* [The task] In the cube draft recap below, condense the paragraph beginning "The Cards That Make Me Feel Something cube is actually" into a short bulleted list that keeps its main facts.

As that match finished up, the other half of the table had just finished their match 1 and one of them had to leave for the night. Since I had already played two rounds, I opted to take the bye and let the cube owner and their kids (the other three players with two matches under their belt) keep playing. Watching the other games definitely further exposed how linear my plan was; there were a lot more larger and smaller synergies playing on the vehicle theme and intresting navigation of complicated board states than went on during my matches. I mostly watched the game between the cube owner and a Greasefang deck, but the matches were dynamic and drawn-out enough there wasn’t time for more.
Something something vehicles, something something not reading signals, make your own joke.
Cards That Make Me Feel Something (August 20, 2025)

The Cards That Make Me Feel Something cube is actually the first cube I played upon joining my regular group in San Jose, and thus the first cube I ever played in paper. The name is self-descriptive: during the draft someone mentioned that every pack they got passed they felt like they were in the wrong colors because they would see a card that made them sad they couldn’t pick it. I would call it probably the most powerful of the cubes in the current regular rotation in the group so far at Legacy-esque in power level[3], even though power-max’ing is definitely not the driving design goal of the cube. I would describe it as Legacy-esque in power level, with little fast mana but lots of combo (at least two of the following generally pop up as decks in the pod: storm, Birthing Pod, reanimator, Pestermite + Kiki-Jiki / Splinter Twin). It also has a general bent towards I would say towards 2010’s era Magic, though there are definitely newer cards in the mix (but no Universes Beyond).
We were at 6 players today, so after packs were distributed the cube owner went through the remainder of the cards and noted any combo pieces so we knew not to expect to see them in the draft, including Griselbrand, Wasteland, Glacial Chasm, Kiki-Jiki, and a bunch of storm cards, both mana-makers and payoffs.
I generally shy away from combo because I don’t really know how to put it together, but I was in the mood to challenge myself and this is definitely the cube to do it. Plus, after seeing everything not in the draft, there were jokes flying about everyone going midrange, so I felt like combo could be open. That plus a “screw it” attitude are pretty much the only justifications I have for my pack 1 pick 1 being Emrakul, the Promised End. It felt like a stroke of genius when my second pick was Reanimate, even though it is quite a lot of life to pay. Green felt decently open so I drifted into that as my second color, with the big turning point being picking a Questing Beast over Goryo’s Vengeance. I figured if I got the latter to wheel it would be so good with Questing Beast, but Questing Beast also just acted as a game plan of its own.

* [Study material]
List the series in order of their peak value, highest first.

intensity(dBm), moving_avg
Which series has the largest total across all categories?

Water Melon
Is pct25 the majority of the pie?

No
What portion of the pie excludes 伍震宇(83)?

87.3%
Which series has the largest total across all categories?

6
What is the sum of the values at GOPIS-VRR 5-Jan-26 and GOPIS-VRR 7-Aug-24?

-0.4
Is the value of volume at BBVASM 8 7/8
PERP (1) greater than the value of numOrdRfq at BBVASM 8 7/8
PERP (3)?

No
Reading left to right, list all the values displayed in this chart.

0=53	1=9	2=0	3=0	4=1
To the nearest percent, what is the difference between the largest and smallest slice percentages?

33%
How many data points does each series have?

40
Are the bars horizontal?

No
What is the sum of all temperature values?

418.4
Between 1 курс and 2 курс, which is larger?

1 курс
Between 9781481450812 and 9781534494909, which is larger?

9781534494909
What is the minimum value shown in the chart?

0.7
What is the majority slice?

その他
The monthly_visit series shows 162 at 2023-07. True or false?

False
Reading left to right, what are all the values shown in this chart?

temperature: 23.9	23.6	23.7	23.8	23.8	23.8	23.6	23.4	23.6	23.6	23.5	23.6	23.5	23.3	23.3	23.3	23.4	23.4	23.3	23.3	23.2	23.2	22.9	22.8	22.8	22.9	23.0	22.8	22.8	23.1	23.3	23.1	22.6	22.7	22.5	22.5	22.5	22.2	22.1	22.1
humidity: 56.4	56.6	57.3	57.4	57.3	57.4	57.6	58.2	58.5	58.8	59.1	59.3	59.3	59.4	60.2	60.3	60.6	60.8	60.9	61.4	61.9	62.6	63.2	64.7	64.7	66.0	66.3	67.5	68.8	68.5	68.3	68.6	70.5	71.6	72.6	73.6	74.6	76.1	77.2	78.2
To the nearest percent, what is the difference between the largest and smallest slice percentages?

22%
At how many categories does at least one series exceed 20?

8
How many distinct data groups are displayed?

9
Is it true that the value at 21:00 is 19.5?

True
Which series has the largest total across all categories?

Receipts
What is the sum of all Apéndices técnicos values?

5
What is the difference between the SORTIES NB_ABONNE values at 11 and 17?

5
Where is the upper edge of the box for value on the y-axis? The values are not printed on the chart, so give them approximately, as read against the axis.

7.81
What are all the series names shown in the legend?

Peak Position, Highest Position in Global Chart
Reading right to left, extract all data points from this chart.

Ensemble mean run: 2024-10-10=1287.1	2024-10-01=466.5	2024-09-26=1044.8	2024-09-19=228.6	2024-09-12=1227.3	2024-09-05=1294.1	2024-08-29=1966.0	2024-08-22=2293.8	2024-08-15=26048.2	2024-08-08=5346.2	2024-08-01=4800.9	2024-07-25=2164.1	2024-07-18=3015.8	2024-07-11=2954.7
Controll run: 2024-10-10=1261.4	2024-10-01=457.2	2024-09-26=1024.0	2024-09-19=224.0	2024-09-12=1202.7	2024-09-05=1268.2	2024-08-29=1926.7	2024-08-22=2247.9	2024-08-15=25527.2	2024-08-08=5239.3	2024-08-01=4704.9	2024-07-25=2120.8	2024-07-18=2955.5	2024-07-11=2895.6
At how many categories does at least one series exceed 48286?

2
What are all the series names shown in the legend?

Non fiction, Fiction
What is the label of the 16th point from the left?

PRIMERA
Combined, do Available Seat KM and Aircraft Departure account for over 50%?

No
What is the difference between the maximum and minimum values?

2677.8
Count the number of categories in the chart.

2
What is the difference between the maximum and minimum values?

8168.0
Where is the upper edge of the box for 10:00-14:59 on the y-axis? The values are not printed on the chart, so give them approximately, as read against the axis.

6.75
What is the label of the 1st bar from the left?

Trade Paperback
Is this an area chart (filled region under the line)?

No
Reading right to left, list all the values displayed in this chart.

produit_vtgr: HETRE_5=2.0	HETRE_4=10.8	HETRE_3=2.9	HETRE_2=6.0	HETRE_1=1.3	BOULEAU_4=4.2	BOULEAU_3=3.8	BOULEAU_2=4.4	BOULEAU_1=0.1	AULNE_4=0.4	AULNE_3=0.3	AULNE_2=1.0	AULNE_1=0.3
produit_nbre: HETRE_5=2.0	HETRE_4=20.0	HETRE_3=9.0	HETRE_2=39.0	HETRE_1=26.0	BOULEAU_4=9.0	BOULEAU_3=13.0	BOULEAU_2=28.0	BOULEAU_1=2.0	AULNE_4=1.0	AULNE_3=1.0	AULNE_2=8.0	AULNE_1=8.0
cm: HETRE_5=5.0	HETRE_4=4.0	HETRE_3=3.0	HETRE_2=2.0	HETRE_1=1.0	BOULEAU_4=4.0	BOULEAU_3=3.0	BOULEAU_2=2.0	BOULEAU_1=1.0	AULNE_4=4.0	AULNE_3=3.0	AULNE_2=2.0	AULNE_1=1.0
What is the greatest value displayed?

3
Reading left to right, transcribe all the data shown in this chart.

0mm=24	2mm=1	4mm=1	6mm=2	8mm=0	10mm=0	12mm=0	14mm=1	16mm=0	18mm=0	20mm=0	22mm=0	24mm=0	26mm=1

* [Solution for this problem]
- It was the first cube played after joining the regular group in San Jose, and the first cube ever played in paper.
- The name fits: during the draft, someone said every pack made them feel they were in the wrong colors because they kept seeing cards they were sad they couldn't pick.
- It is probably the most powerful cube in the group's current regular rotation, at a Legacy-esque power level, though maximizing power is not its main design goal.
- It has little fast mana but lots of combo. At least two of these usually appear as decks in the pod: storm, Birthing Pod, reanimator, and Pestermite + Kiki-Jiki / Splinter Twin.
- It leans toward 2010s-era Magic, with some newer cards but no Universes Beyond.